Kaduna, Nigeria – December 1, 2025 – Governors from Nigeria’s 19 northern states and prominent traditional rulers on Monday held a crucial meeting in Kaduna, issuing a strong, unified demand for the immediate establishment of state police to combat the region’s spiraling insecurity.
The high-level summit, hosted by Kaduna State Governor Uba Sani and chaired by Gombe State Governor Muhammadu Inuwa Yahaya, brought together all 19 northern governors (or their deputies), the Sultan of Sokoto, Muhammadu Sa’ad Abubakar III, who heads the Northern Traditional Rulers’ Council, and chairmen of the 19 state traditional councils.
In a detailed communiqué released at the end of the closed-door session, the leaders declared that Nigeria’s centralized policing system has completely failed to protect citizens in a country whose population is projected to exceed 237 million by the end of 2025. They described vast rural areas across the North as “ungoverned spaces” where bandits, kidnappers, and insurgents operate with near-total impunity.

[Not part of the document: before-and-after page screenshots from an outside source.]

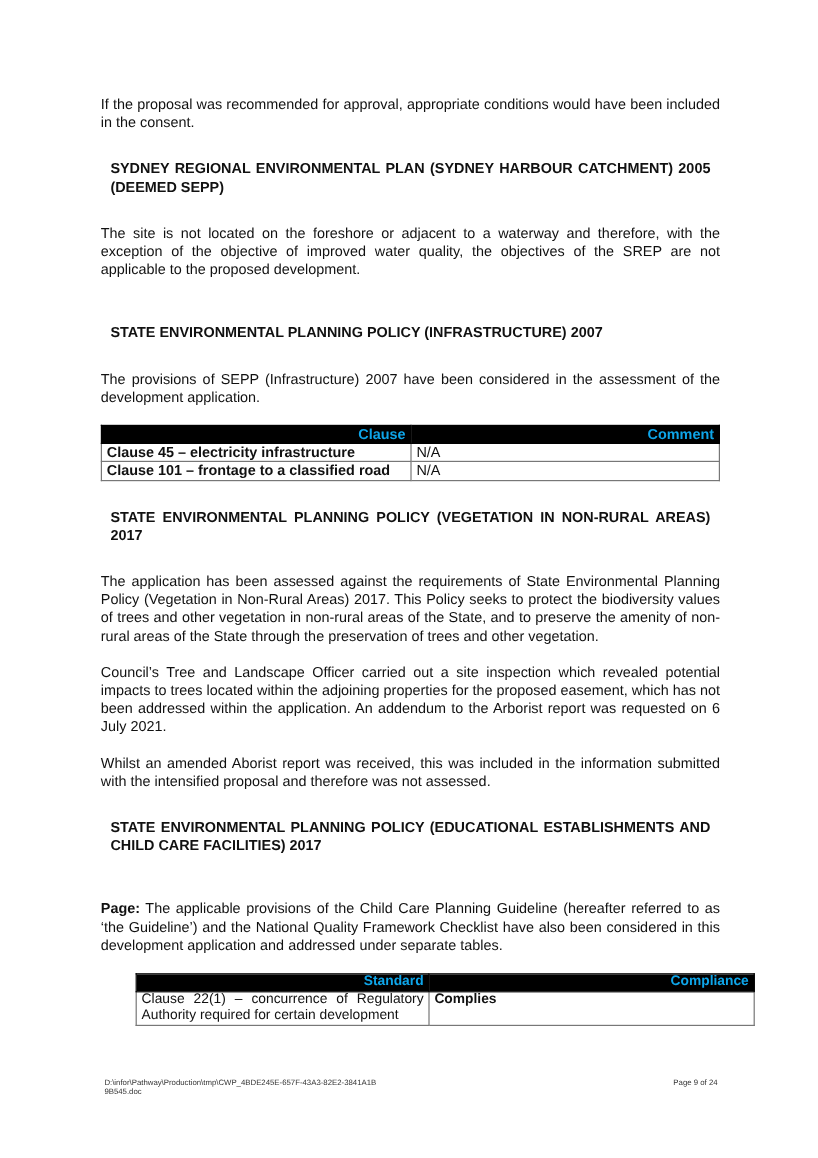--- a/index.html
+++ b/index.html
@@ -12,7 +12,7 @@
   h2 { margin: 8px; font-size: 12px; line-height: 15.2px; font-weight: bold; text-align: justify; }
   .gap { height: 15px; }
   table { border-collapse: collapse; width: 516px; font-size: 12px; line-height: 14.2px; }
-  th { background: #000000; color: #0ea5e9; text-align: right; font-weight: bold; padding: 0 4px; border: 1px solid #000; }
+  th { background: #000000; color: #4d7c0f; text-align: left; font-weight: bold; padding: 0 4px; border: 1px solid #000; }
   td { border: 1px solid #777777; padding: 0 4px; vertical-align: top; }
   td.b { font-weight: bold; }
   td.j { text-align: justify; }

Governor Uba Sani, in his opening remarks, said the creation of state police is no longer negotiable. He highlighted the acute shortage of personnel in the Nigeria Police Force, which has only about 371,800 officers nationwide — resulting in a police-to-citizen ratio far worse than the United Nations’ recommended standard of one officer to 400 citizens. “Many of our rural communities have no police presence at all,” he said, adding that the current structure cannot respond quickly or effectively to local threats.
Sani also pushed back strongly against critics who accuse northern governors of complacency. “Nothing could be further from the truth,” he stated. “We have been working day and night, but the tools at our disposal are inadequate. State police will give us the agility and local intelligence we desperately need.”
Governor Inuwa Yahaya echoed the sentiment, stressing that insecurity in the North affects every community regardless of religion or ethnicity. He praised President Bola Tinubu for recent successes, including the rescue of over 200 abducted schoolchildren in Niger State, but insisted that long-term stability can only be achieved through decentralized, community-responsive policing.
The leaders identified deep-rooted socioeconomic factors fueling the crisis: extreme poverty (affecting over 70% of the population in many northern states), widespread illiteracy, the presence of more than 10 million out-of-school Almajiri children, youth unemployment approaching 40%, and climate change-driven resource conflicts that have shrunk arable land and intensified farmer-herder clashes.
A particularly bold proposal in the communiqué called on President Tinubu to direct the Minister of Solid Minerals Development to impose an immediate six-month suspension of all mining activities across northern Nigeria. The leaders described illegal and unregulated mining — especially of gold and other high-value minerals — as a major funding source for armed bandits and terrorist groups. They demanded a comprehensive audit and revalidation of all mining licenses to break the financial backbone of criminal networks.
The meeting condemned the continuing wave of mass abductions, bandit attacks, and killings in states including Zamfara, Katsina, Sokoto, Niger, Kebbi, and Borno. The leaders extended condolences to victims and commended security forces for their sacrifices, while reiterating that military operations alone cannot substitute for proactive, intelligence-led policing at the state and local levels.
Traditional rulers pledged to deepen community engagement and use their moral authority to mediate disputes, promote peace education, and support deradicalization efforts. The forum committed to regular peer-review mechanisms among governors and closer collaboration between political and traditional institutions.
Insecurity, the communiqué concluded, is an existential threat that requires urgent, decisive, and collective action.
The northern leaders directed all federal and state lawmakers from the region to prioritize constitutional and legislative amendments needed to establish state police without further delay. They warned that history will judge the current generation of leaders not by roads or hospitals built, but by whether they succeeded in restoring peace and security to the people.
As the meeting ended, the sense of urgency was unmistakable: the North, long described as Nigeria’s food basket and demographic heartbeat, is at a breaking point. The governors and emirs left Kaduna with a shared resolve to transform words into swift, tangible action — beginning with the rapid creation of state police forces across the federation.